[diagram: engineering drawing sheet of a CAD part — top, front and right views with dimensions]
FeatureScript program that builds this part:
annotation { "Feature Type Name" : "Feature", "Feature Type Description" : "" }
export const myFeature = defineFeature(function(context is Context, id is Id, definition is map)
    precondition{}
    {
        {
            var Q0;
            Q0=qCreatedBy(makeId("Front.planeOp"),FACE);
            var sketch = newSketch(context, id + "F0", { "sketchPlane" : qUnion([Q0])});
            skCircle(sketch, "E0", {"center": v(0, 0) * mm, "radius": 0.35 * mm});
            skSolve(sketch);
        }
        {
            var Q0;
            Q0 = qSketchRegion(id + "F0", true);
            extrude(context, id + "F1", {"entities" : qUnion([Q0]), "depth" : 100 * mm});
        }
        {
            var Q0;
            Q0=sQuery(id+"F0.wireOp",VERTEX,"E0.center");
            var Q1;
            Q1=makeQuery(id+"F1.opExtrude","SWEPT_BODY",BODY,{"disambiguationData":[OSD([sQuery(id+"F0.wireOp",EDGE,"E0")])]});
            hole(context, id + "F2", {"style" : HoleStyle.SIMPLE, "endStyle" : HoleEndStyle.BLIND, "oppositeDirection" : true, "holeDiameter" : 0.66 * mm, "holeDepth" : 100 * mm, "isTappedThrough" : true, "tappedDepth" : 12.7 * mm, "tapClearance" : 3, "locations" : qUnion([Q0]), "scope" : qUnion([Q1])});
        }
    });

--------------------------------

__Exercise directions__.
Rewrite the records with "HoleEndStyle.BLIND" swapped for "HoleEndStyle.THROUGH" and nothing else altered.

__Final answer__.
[diagram: engineering drawing sheet of a CAD part — top, front and right views with dimensions]
FeatureScript program that builds this part:
annotation { "Feature Type Name" : "Feature", "Feature Type Description" : "" }
export const myFeature = defineFeature(function(context is Context, id is Id, definition is map)
    precondition{}
    {
        {
            var Q0;
            Q0=qCreatedBy(makeId("Front.planeOp"),FACE);
            var sketch = newSketch(context, id + "F0", { "sketchPlane" : qUnion([Q0])});
            skCircle(sketch, "E0", {"center": v(0, 0) * mm, "radius": 0.35 * mm});
            skSolve(sketch);
        }
        {
            var Q0;
            Q0 = qSketchRegion(id + "F0", true);
            extrude(context, id + "F1", {"entities" : qUnion([Q0]), "depth" : 100 * mm});
        }
        {
            var Q0;
            Q0=sQuery(id+"F0.wireOp",VERTEX,"E0.center");
            var Q1;
            Q1=makeQuery(id+"F1.opExtrude","SWEPT_BODY",BODY,{"disambiguationData":[OSD([sQuery(id+"F0.wireOp",EDGE,"E0")])]});
            hole(context, id + "F2", {"style" : HoleStyle.SIMPLE, "endStyle" : HoleEndStyle.THROUGH, "oppositeDirection" : true, "holeDiameter" : 0.66 * mm, "holeDepth" : 100 * mm, "isTappedThrough" : true, "tappedDepth" : 12.7 * mm, "tapClearance" : 3, "locations" : qUnion([Q0]), "scope" : qUnion([Q1])});
        }
    });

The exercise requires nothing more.